マンガに出てくる鍼灸描写を紹介していくシリーズ。1つ目は何がエエかなーと考えまして、やっぱ有名な作品がいいかなと思いまして、初回は手塚治虫の「ブラックジャック」にします。
言わずと知れた有名作品。何度もアニメ化や実写化された作品。最近ではスピンオフ作品なんかがアニメ化されたりと、いまだに根強い人気のあるブラックジャックですが、この作品にも鍼が出てきます。
登場するのは単行本11巻「座頭医師」、12巻「湯治場の二人」というお話。
で、どんな感じの描写かというと、まず「座頭医師」。
盲目で無免許のはり師である琵琶丸というキャラが、無料で鍼治療をして治してまわっているのが世間で話題となる。
ブラックジャック 11巻 P.30
琵琶丸はすぐに手術や薬で患者を治したがる医師に対して批判的であり
ブラックジャック 11巻 P.33
「人間のからだなんてものはもともと切ったりすてたりできるしろものじゃねぇ」
「けものや鳥をみな 病気になったって手術なんかしねえよ みんな自分の力でなおすんだ そういうもんさ」
とブラックジャックに語ります。
しかしその後、ブラックジャックの患者の女の子に対し、鍼治療を行うと、ショック症状を起こさせてしまう。
ブラックジャック 11巻 P.43
その患者は、かつて医師に注射を打たれた痛みにより不安神経症となり、身体に針を刺されることを過剰に怖がるようになっていた。そこに琵琶丸が鍼をしたことでショック症状を誘発してしまった。
ブラックジャック 11巻 P.44
幸いブラックジャックが急いで駆け付け、鎮静剤を経口で飲ませ事なきを得る。
その日の夜、琵琶丸がブラックジャックの家を訪れ、カリを返すということでブラックジャックに鍼治療を行う。左の太衝あたりに鍼を打ち、
ブラックジャック 11巻 P.47
「・・・ウム・・・・・・手ごたえあり」
「これでもう一生腸は大丈夫だよ」
「あばよ・・・またいつか会いやしょう」
と言って琵琶丸は去っていく。琵琶丸すげー(笑)

#### 提供データ
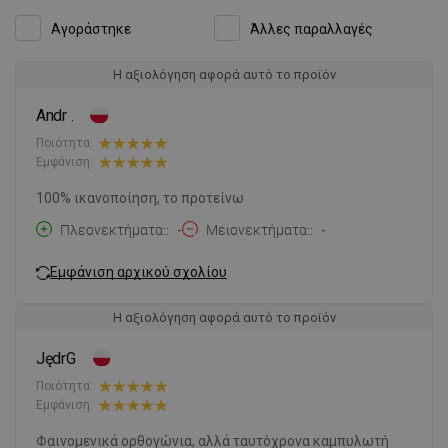
Αγοράστηκε
Άλλες παραλλαγές
Η αξιολόγηση αφορά αυτό το προϊόν
Andr .
Ποιότητα:
Εμφάνιση:
100% ικανοποίηση, το προτείνω
Πλεονεκτήματα:
-
Μειονεκτήματα:
-
Εμφάνιση αρχικού σχολίου
Η αξιολόγηση αφορά αυτό το προϊόν
JędrG
Ποιότητα:
Εμφάνιση:
Φαινομενικά ορθογώνια, αλλά ταυτόχρονα καμπυλωτή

#### 取り組む課題
「ブラックジャック」の鍼の描写を紹介した本文から、「言わずと知れた有名作品。何度」を含む語句で始まり「ているのが世間で話題となる。」で終わる部分を、一字も変えずに書き写しなさい。

#### この課題の解答
言わずと知れた有名作品。何度もアニメ化や実写化された作品。最近ではスピンオフ作品なんかがアニメ化されたりと、いまだに根強い人気のあるブラックジャックですが、この作品にも鍼が出てきます。
登場するのは単行本11巻「座頭医師」、12巻「湯治場の二人」というお話。
で、どんな感じの描写かというと、まず「座頭医師」。
盲目で無免許のはり師である琵琶丸というキャラが、無料で鍼治療をして治してまわっているのが世間で話題となる。